Spectregraph, c'était un peu la grosse attente de 2025 dans la sphère comics, en partie car le duo à l'œuvre en a intrigué plus d'un : d'un côté, le scénariste James Tynion IV, maître du suspens horrifique avec son The Department of Truth, The Nice House on The Lake ou Worldtr33. De l'autre, le dessinateur Christian Ward, qui avait œuvré Batman : City of Madness, avec ses hauts et ses bas. Ensemble, cela donne le one-shot Spectregraph, édité chez Delcourt, et il y a du très bon...comme du moins bon.
Le comics s'affirme rapidement comme une œuvre d'horreur et de réflexion symbolique, à la façon de The Nice House on The Lake, qui explorait les diverses facettes de personnages ayant tous en commun un ami oublié. Ici, c'est la place de l'élite bourgeoise dans une société capitaliste et sa quête vers une immortalité futile et illusoire qui est au centre du récit, le tout au sein d’un thriller angoissant.

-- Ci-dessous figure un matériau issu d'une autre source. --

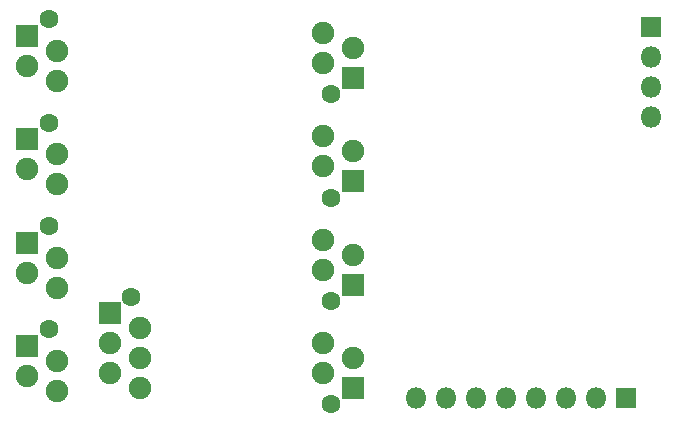
<source format=gbr>
G04 #@! TF.GenerationSoftware,KiCad,Pcbnew,5.1.0-060a0da~80~ubuntu18.04.1*
G04 #@! TF.CreationDate,2019-06-10T00:34:36+02:00*
G04 #@! TF.ProjectId,TinyFPGA-BX,54696e79-4650-4474-912d-42582e6b6963,rev?*
G04 #@! TF.SameCoordinates,Original*
G04 #@! TF.FileFunction,Soldermask,Bot*
G04 #@! TF.FilePolarity,Negative*
%FSLAX46Y46*%
G04 Gerber Fmt 4.6, Leading zero omitted, Abs format (unit mm)*
G04 Created by KiCad (PCBNEW 5.1.0-060a0da~80~ubuntu18.04.1) date 2019-06-10 00:34:36*
%MOMM*%
%LPD*%
G04 APERTURE LIST*
%ADD10C,1.600100*%
%ADD11C,1.900000*%
%ADD12R,1.900000X1.900000*%
%ADD13R,1.800000X1.800000*%
%ADD14O,1.800000X1.800000*%
G04 APERTURE END LIST*
D10*
X159600000Y-119619000D03*
D11*
X158860000Y-114409000D03*
X161400000Y-115679000D03*
X158860000Y-116949000D03*
D12*
X161400000Y-118219000D03*
D13*
X184503000Y-127814000D03*
D14*
X181963000Y-127814000D03*
X179423000Y-127814000D03*
X176883000Y-127814000D03*
X174343000Y-127814000D03*
X171803000Y-127814000D03*
X169263000Y-127814000D03*
X166723000Y-127814000D03*
D13*
X186666000Y-96401000D03*
D14*
X186666000Y-98941000D03*
X186666000Y-101481000D03*
X186666000Y-104021000D03*
D12*
X133858000Y-97159000D03*
D11*
X136398000Y-98429000D03*
X133858000Y-99699000D03*
X136398000Y-100969000D03*
D10*
X135658000Y-95759000D03*
D12*
X133860000Y-114659000D03*
D11*
X136400000Y-115929000D03*
X133860000Y-117199000D03*
X136400000Y-118469000D03*
D10*
X135660000Y-113259000D03*
D12*
X161400000Y-126969000D03*
D11*
X158860000Y-125699000D03*
X161400000Y-124429000D03*
X158860000Y-123159000D03*
D10*
X159600000Y-128369000D03*
X135660000Y-104509000D03*
D11*
X136400000Y-109719000D03*
X133860000Y-108449000D03*
X136400000Y-107179000D03*
D12*
X133860000Y-105909000D03*
D10*
X135660000Y-122009000D03*
D11*
X136400000Y-127219000D03*
X133860000Y-125949000D03*
X136400000Y-124679000D03*
D12*
X133860000Y-123409000D03*
D10*
X159600000Y-110869000D03*
D11*
X158860000Y-105659000D03*
X161400000Y-106929000D03*
X158860000Y-108199000D03*
D12*
X161400000Y-109469000D03*
X161400000Y-100719000D03*
D11*
X158860000Y-99449000D03*
X161400000Y-98179000D03*
X158860000Y-96909000D03*
D10*
X159600000Y-102119000D03*
D11*
X143383000Y-127000000D03*
X140843000Y-125730000D03*
D12*
X140843000Y-120650000D03*
D11*
X143383000Y-121920000D03*
X140843000Y-123190000D03*
X143383000Y-124460000D03*
D10*
X142643000Y-119250000D03*
M02*

</source>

Au sein du manoir, demeure titanesque à l'architecture labyrinthique, les fantômes du é arpentent les couloirs au travers d'une vision colorée et pop dérangeante, comme seul sait en créer Christian Ward. On reprochera cependant un certain "laisser-aller graphique" par moments, qui donne lieu à des planches moins réussies et inspirées visuellement, proche d'un crayonné inabouti.
Il y a par contre nombre de séquences brillamment mises en scène, qui explorent avec une grande finesse les tourments intérieurs de notre protagoniste principale, Janie. Agente immobilière tourmentée par son incapacité à être une bonne mère et par ce qu'elle a laissé derrière elle, elle se révèle assez touchante dans ses moments de fragilité pure, tandis que le mystère occulte autour du manoir s'épaissit.
On aurait cependant aimé en apprendre davantage sur ce lieu et son fonctionnement, d'autant que la prétendue critique de l'élite bourgeoise américaine se révèle assez légère, tout en sonnant comme une redite plutôt convenue des problèmes liés à une immortalité vaine.
Spectregraphe reste une surprise assez agréable pour qui ne connaîtrait pas le travail de James Tynion IV. Reste que, pour l'heure, The Nice House on The Lake est sa meilleure création et qu'il faudrait songer à explorer des pistes narratives nouvelles dans l'espoir de créer à nouveau un petit bijou similaire.